Top of Page text
I’m prepping for the querying process and found this great article with a compilation of agent’s pet peeves while reading the slush pile.
Here’s a Tumbler link for a manuscript wish list for agents and editors. I love to read it as it gives me a huge dose of hope, not to mention additional agent names to add to my query list.
Here’s the good news, I finished my WIP on August 23rd with a word count of 88,000 words. I’m thrilled, but nervous about the editing portion. My last manuscript, I really struggled with how to edit, but this time around I think I have a better understanding of how to do it. I know some of my writer friends hire an editor, but that’s not an option for me, at least for now. Thankfully, I have a wonderful critique partner, willing beta readers, and my mother in law is a technical writer, so she’ll be able to catch the grammar/punctuation errors that I’ll miss. I’ll keep y’all updated about the process and if I learn any new tips.
Moving on to another subject….
Recently, I spoke with a writer friend who dropped $900 on an editor . (This is the second paid editor for this manuscript.) He told me he isn’t going to take her advice to cut 25,000 to 35,000 words from his 135k word manuscript or her advice to change it from new adult to young adult. This isn’t the first time he’s heard this advice, several other agents and editors have said the same thing. This is his 37th time editing the novel, either with a professional or on his own. He’s going to make one more round of queries and then is going to publish it himself.
Here’s what I’m wondering…
Why bother with spending the money when you aren’t willing to take the advice from INDUSTRY PROFESSIONALS?
The ironic thing is that he doesn’t understand why he’s being rejected. I asked him if it could possibly be his word count and he said, “Nope.” I kid you not. Then I asked him if he thought it was because it should be YA instead and he repeated his answer. Seriously, I about fainted. I mean he’s lucky enough to receive feedback and I feel he doesn’t put any value in it.
Bottom of Page text
◆ Work to complete: Return the full blog post about querying and editing a manuscript word for word. The rows have no connection to the blog post.
Top of Dataset extract
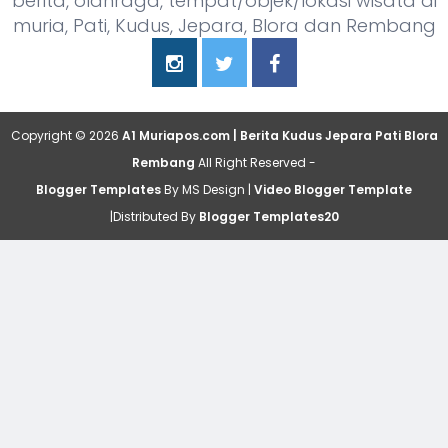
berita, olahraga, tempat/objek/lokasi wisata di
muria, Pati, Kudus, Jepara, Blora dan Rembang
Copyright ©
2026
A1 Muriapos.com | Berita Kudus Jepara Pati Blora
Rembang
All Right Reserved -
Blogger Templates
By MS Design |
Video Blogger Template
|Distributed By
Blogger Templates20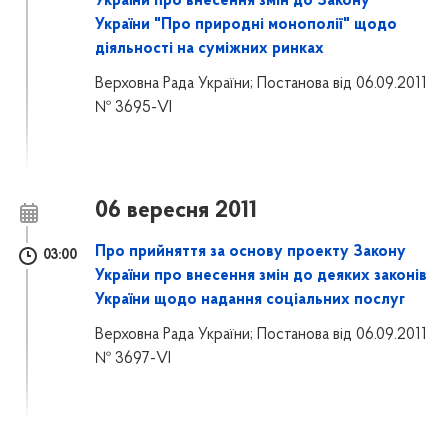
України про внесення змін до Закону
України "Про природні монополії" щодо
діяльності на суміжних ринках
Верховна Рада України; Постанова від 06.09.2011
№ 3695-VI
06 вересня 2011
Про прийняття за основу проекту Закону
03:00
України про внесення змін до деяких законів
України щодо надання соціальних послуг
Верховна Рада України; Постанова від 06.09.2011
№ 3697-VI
Bottom of Dataset extract
Top of Dataset extract
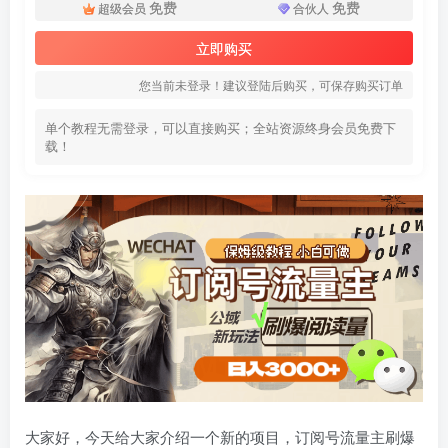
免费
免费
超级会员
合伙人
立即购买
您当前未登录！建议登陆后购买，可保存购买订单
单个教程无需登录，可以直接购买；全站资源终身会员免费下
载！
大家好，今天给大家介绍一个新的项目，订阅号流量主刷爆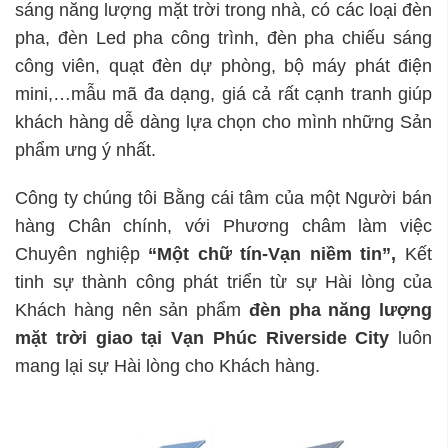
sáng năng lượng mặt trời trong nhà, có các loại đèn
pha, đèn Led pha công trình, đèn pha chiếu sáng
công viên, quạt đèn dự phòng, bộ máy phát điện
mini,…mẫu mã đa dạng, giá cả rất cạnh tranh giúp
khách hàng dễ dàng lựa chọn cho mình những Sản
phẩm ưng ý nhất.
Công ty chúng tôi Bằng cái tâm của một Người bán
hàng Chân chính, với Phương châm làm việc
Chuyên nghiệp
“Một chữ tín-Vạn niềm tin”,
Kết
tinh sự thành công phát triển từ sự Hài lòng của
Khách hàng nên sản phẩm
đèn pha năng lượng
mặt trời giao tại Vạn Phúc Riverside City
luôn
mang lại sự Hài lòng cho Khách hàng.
Bottom of Dataset extract
Top of Dataset extract
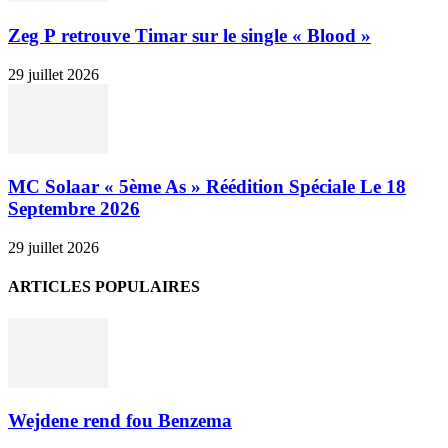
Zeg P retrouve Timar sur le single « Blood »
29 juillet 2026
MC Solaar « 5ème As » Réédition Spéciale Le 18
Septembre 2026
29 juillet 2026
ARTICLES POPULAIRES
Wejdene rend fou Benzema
Bottom of Dataset extract
◆ Result:
I’m prepping for the querying process and found this great article with a compilation of agent’s pet peeves while reading the slush pile.
Here’s a Tumbler link for a manuscript wish list for agents and editors. I love to read it as it gives me a huge dose of hope, not to mention additional agent names to add to my query list.
Here’s the good news, I finished my WIP on August 23rd with a word count of 88,000 words. I’m thrilled, but nervous about the editing portion. My last manuscript, I really struggled with how to edit, but this time around I think I have a better understanding of how to do it. I know some of my writer friends hire an editor, but that’s not an option for me, at least for now. Thankfully, I have a wonderful critique partner, willing beta readers, and my mother in law is a technical writer, so she’ll be able to catch the grammar/punctuation errors that I’ll miss. I’ll keep y’all updated about the process and if I learn any new tips.
Moving on to another subject….
Recently, I spoke with a writer friend who dropped $900 on an editor . (This is the second paid editor for this manuscript.) He told me he isn’t going to take her advice to cut 25,000 to 35,000 words from his 135k word manuscript or her advice to change it from new adult to young adult. This isn’t the first time he’s heard this advice, several other agents and editors have said the same thing. This is his 37th time editing the novel, either with a professional or on his own. He’s going to make one more round of queries and then is going to publish it himself.
Here’s what I’m wondering…
Why bother with spending the money when you aren’t willing to take the advice from INDUSTRY PROFESSIONALS?
The ironic thing is that he doesn’t understand why he’s being rejected. I asked him if it could possibly be his word count and he said, “Nope.” I kid you not. Then I asked him if he thought it was because it should be YA instead and he repeated his answer. Seriously, I about fainted. I mean he’s lucky enough to receive feedback and I feel he doesn’t put any value in it.